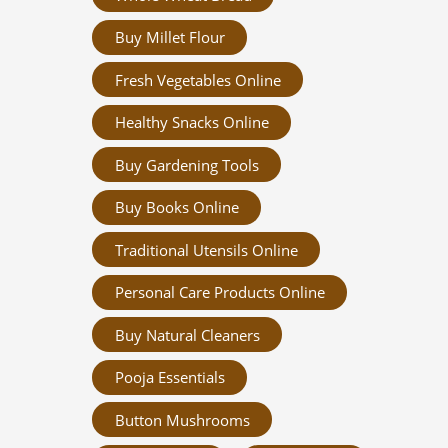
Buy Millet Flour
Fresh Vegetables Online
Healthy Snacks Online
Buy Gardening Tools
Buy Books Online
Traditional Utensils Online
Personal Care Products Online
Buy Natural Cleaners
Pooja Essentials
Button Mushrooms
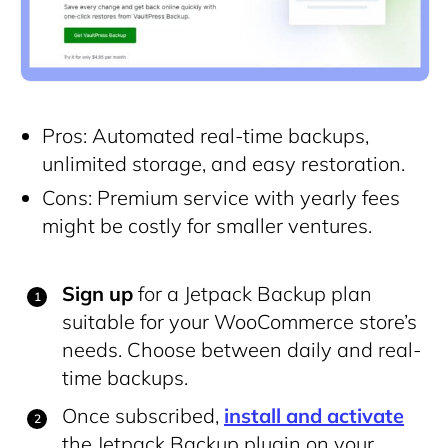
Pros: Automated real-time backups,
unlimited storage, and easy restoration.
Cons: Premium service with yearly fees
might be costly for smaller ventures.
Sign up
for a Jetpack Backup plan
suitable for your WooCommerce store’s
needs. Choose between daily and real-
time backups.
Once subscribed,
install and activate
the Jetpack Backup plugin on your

————————

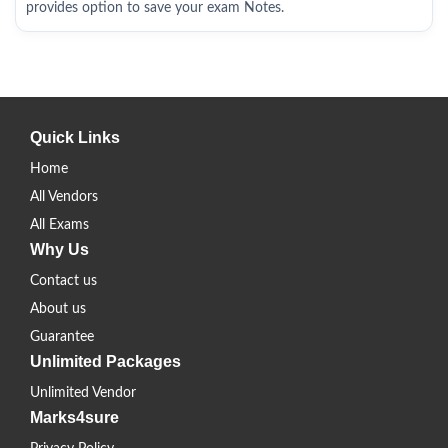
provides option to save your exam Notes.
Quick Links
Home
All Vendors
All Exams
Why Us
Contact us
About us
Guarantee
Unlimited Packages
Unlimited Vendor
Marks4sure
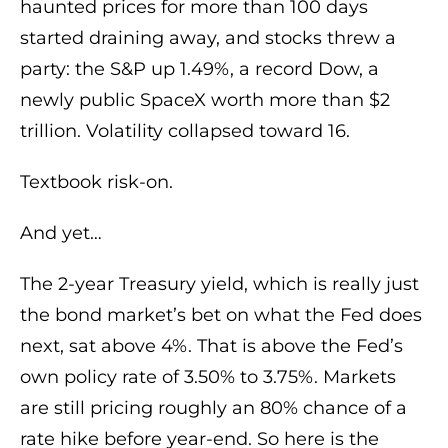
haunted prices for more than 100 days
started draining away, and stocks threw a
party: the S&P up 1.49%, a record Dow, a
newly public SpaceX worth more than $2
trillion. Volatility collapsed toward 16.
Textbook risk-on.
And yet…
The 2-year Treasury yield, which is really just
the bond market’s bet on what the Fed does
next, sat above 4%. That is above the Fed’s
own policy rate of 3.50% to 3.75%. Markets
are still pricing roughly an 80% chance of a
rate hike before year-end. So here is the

————————

**WHAT IS EXPECTED:** Switch "Gardening Tools" to "Kitchen Tools" in everything from the line with "Buy Millet Flour" down to the line with "Button Mushrooms", and give those lines again with nothing else changed.

**TASK ANSWER:**
Buy Millet Flour
Fresh Vegetables Online
Healthy Snacks Online
Buy Kitchen Tools
Buy Books Online
Traditional Utensils Online
Personal Care Products Online
Buy Natural Cleaners
Pooja Essentials
Button Mushrooms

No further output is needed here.